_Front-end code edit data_

========================================

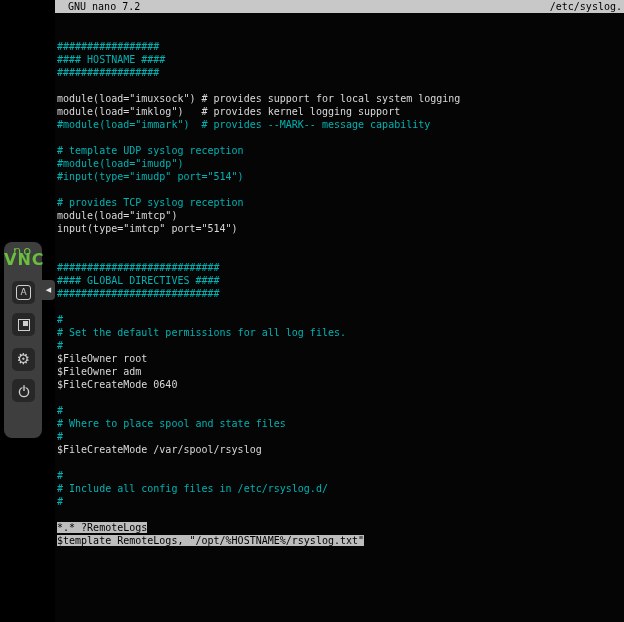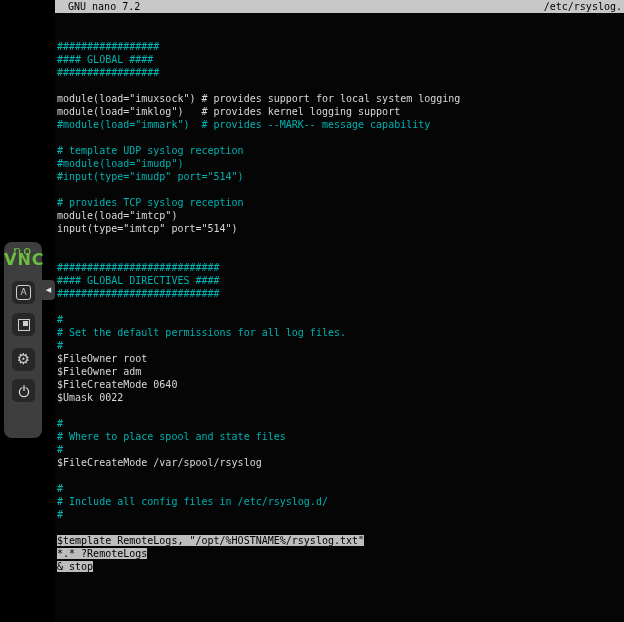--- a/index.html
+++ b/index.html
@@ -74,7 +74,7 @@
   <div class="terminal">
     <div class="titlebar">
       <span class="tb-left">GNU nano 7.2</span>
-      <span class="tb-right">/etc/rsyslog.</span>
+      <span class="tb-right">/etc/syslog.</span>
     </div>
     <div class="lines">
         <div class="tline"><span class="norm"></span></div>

========================================

_Work to be completed_
What you return must match the data above exactly, with no images included.

_Output_
--- a/index.html
+++ b/index.html
@@ -74,7 +74,7 @@
   <div class="terminal">
     <div class="titlebar">
       <span class="tb-left">GNU nano 7.2</span>
-      <span class="tb-right">/etc/rsyslog.</span>
+      <span class="tb-right">/etc/syslog.</span>
     </div>
     <div class="lines">
         <div class="tline"><span class="norm"></span></div>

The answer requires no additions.